» What you have to do: Reproduce the listing word for word, beginning at its first line and stopping after the line that contains "11: (1320, 502)". Leave the pictures out.

(Record set)

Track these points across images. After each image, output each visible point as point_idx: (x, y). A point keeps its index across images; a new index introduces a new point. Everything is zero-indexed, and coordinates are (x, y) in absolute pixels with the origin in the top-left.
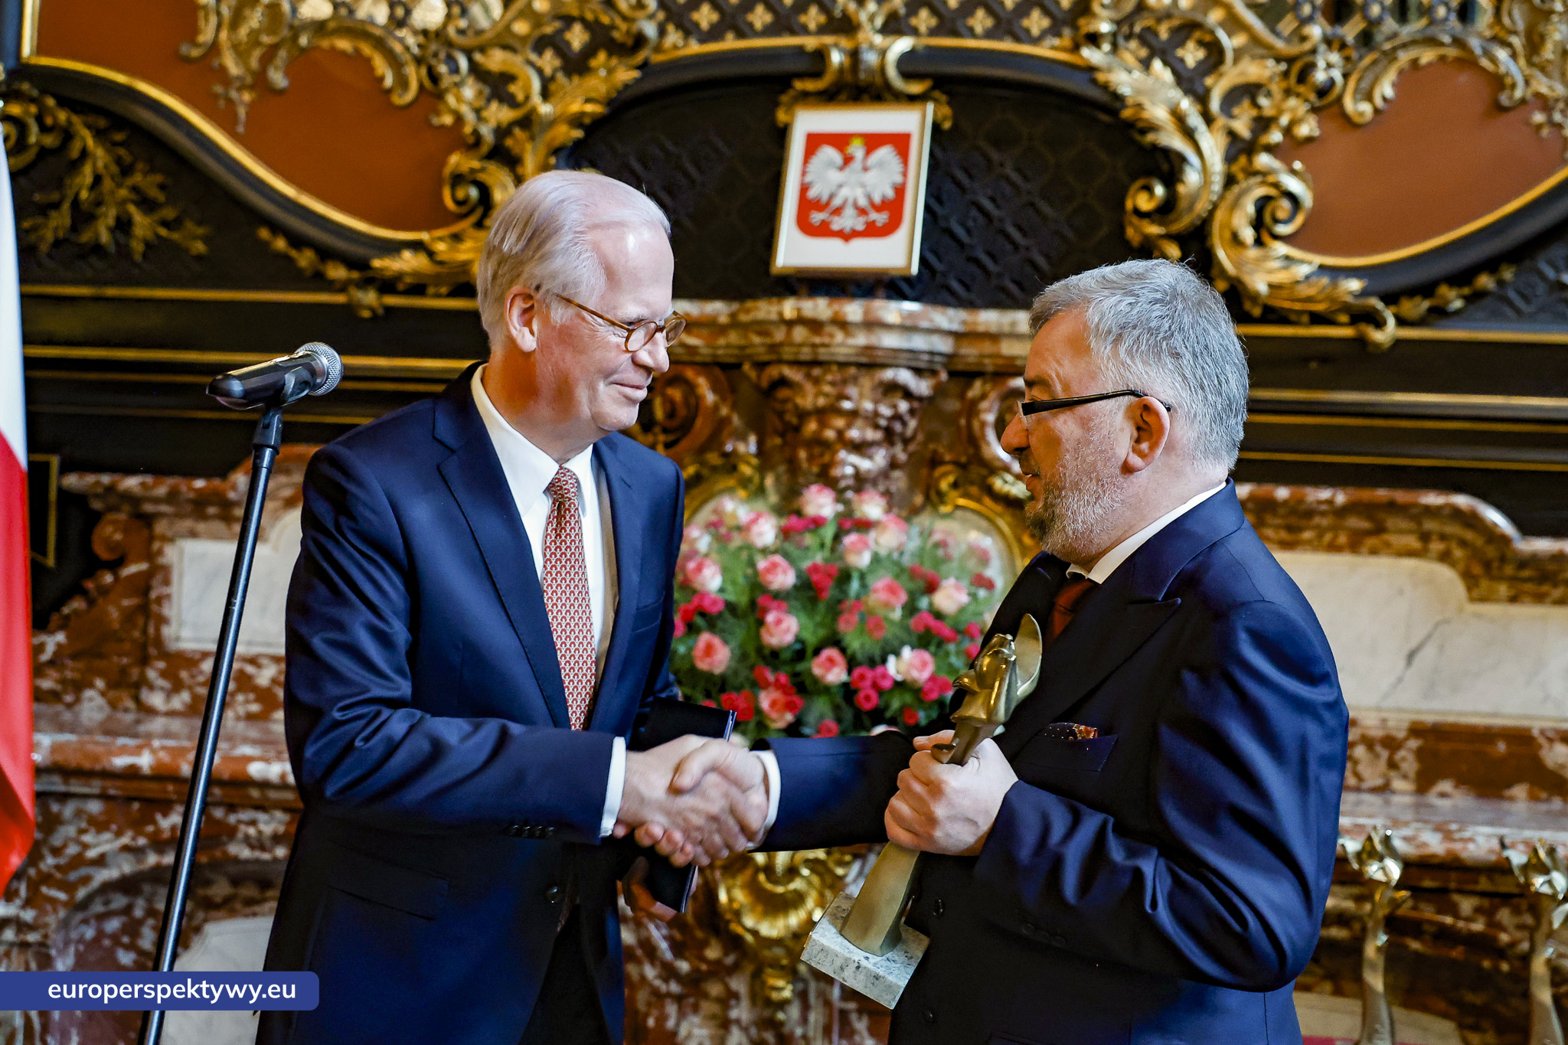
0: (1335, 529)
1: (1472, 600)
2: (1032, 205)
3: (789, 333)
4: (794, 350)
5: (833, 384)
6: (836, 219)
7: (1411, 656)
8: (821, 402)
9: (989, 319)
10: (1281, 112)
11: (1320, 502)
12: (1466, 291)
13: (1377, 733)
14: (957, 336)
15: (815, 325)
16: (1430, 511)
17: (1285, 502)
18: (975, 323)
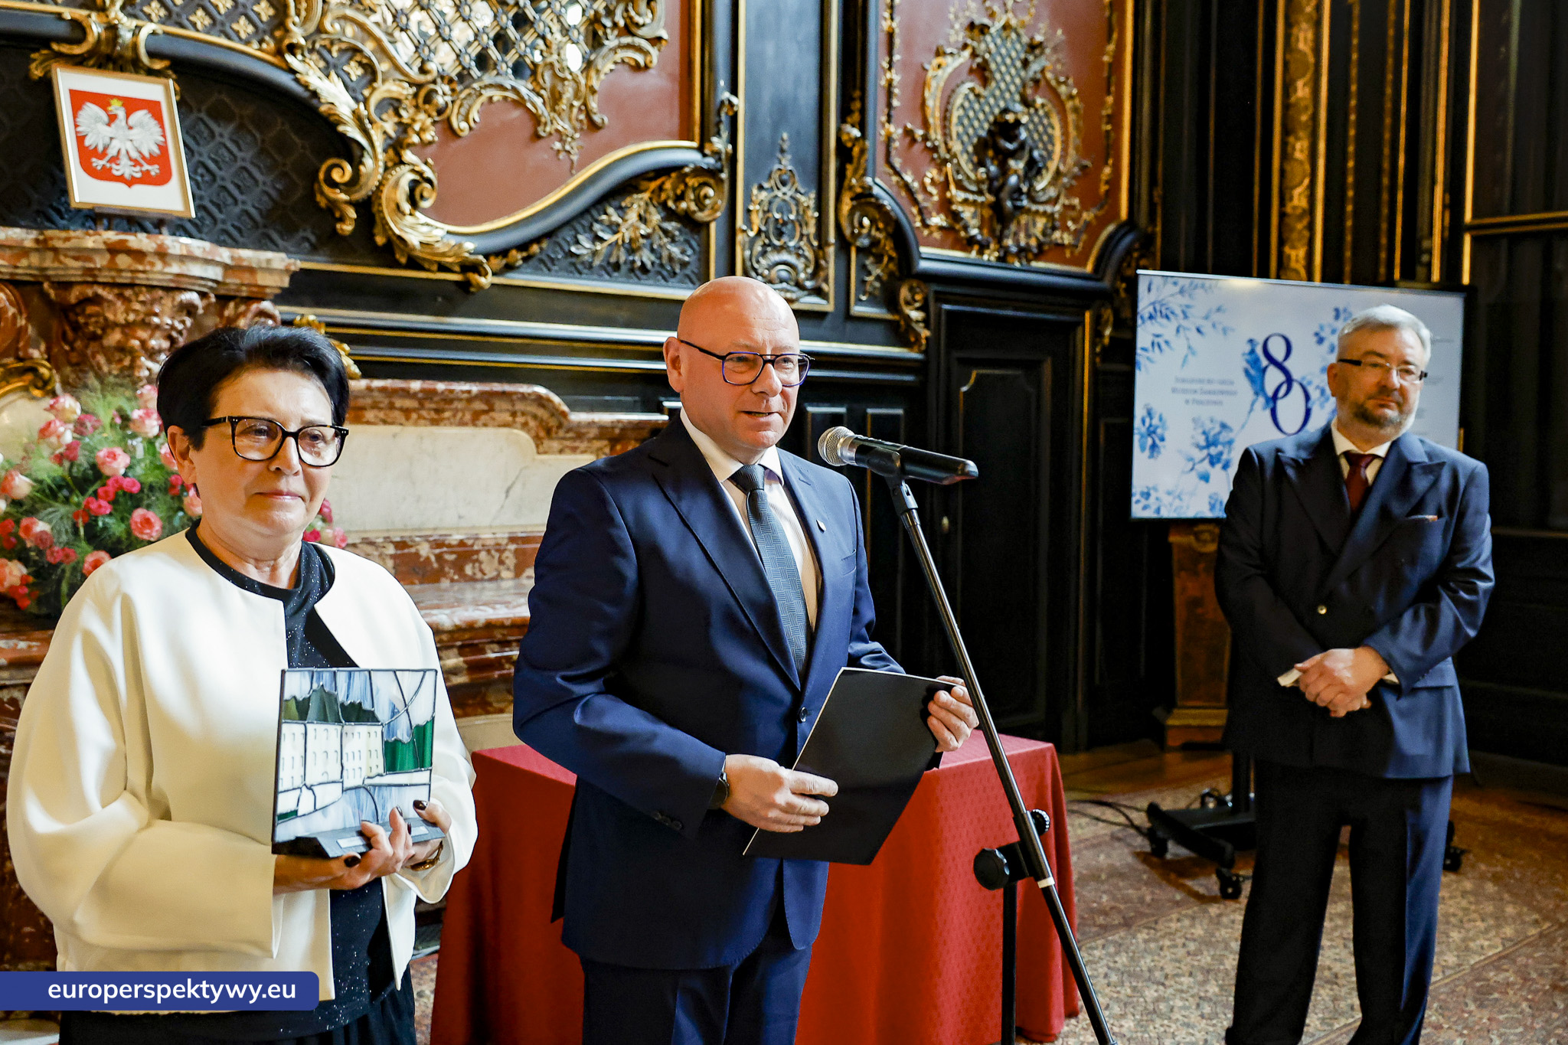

(End Record set)

» Output for this exercise:
Track these points across images. After each image, output each visible point as point_idx: (x, y). A point keeps its index across images; a new index introduces a new point. Everything is zero-indexed, and coordinates are (x, y) in absolute pixels with the origin in the top-left.
0: (1335, 529)
1: (1472, 600)
2: (1032, 205)
3: (789, 333)
4: (794, 350)
5: (833, 384)
6: (836, 219)
7: (1411, 656)
8: (821, 402)
9: (989, 319)
10: (1281, 112)
11: (1320, 502)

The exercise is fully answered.